Totally elliptic surface group representations
Arnaud Maret
TL;DR
The paper classifies totally elliptic surface group representations into $\mathrm{PSL}_2\mathbb{R}$ and $\mathrm{PSL}_2\mathbb{C}$, showing a dichotomy between compact (orthogonal) images and Deroin–Tholozan (DT) representations. For $\mathrm{PSL}_2\mathbb{R}$ with genus $g\ge1$ the only totally elliptic reduced representations are orthogonal; in genus zero they are DT unless the peripheral angle sum hits special values, yielding orthogonal cases. In $\mathrm{PSL}_2\mathbb{C}$, irreducibles are either unitary or DT-composed with $\mathrm{PSL}_2\mathbb{R}$, while reducibles are diagonal in $\mathrm{PSU}(2)$ except for certain punctured-sphere cases where reducible but non-unitary totally elliptic representations exist. The results connect to DT components, peripheral angles, Toledo numbers, and broader questions in the Bowditch–Goldman program, and extend the analysis to other Hermitian and non-Hermitian Lie groups.
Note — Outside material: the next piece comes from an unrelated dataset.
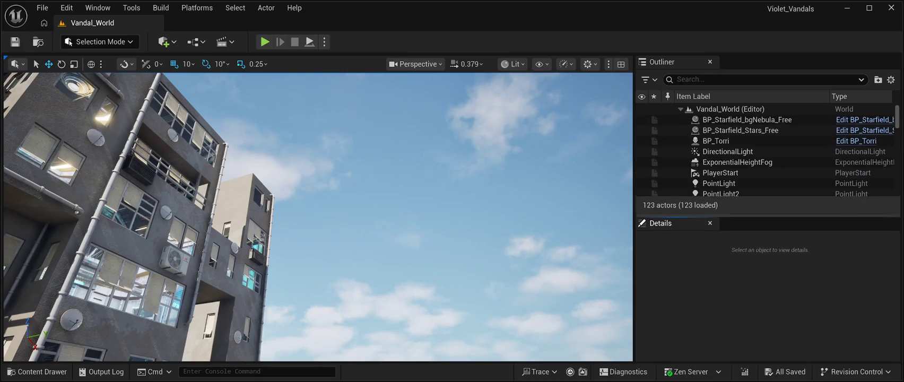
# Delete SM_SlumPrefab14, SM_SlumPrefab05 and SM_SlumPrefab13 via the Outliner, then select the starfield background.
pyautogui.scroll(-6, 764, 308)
Overall, the work provides a precise, component-wise dichotomy for totally elliptic representations, clarifying when DT phenomena arise and how these representations sit inside relative character varieties with rich geometric and dynamical structure.
Abstract
A surface group representation into a Lie group is called totally elliptic if every simple closed curve on the surface is mapped to an elliptic element of the target group. In this note, we characterize all totally elliptic surface group representations into $\mathrm{PSL}_2\mathbb{R}$ and $\mathrm{PSL}_2\mathbb{C}$ by showing that they are either representations into a compact subgroup or Deroin--Tholozan representations.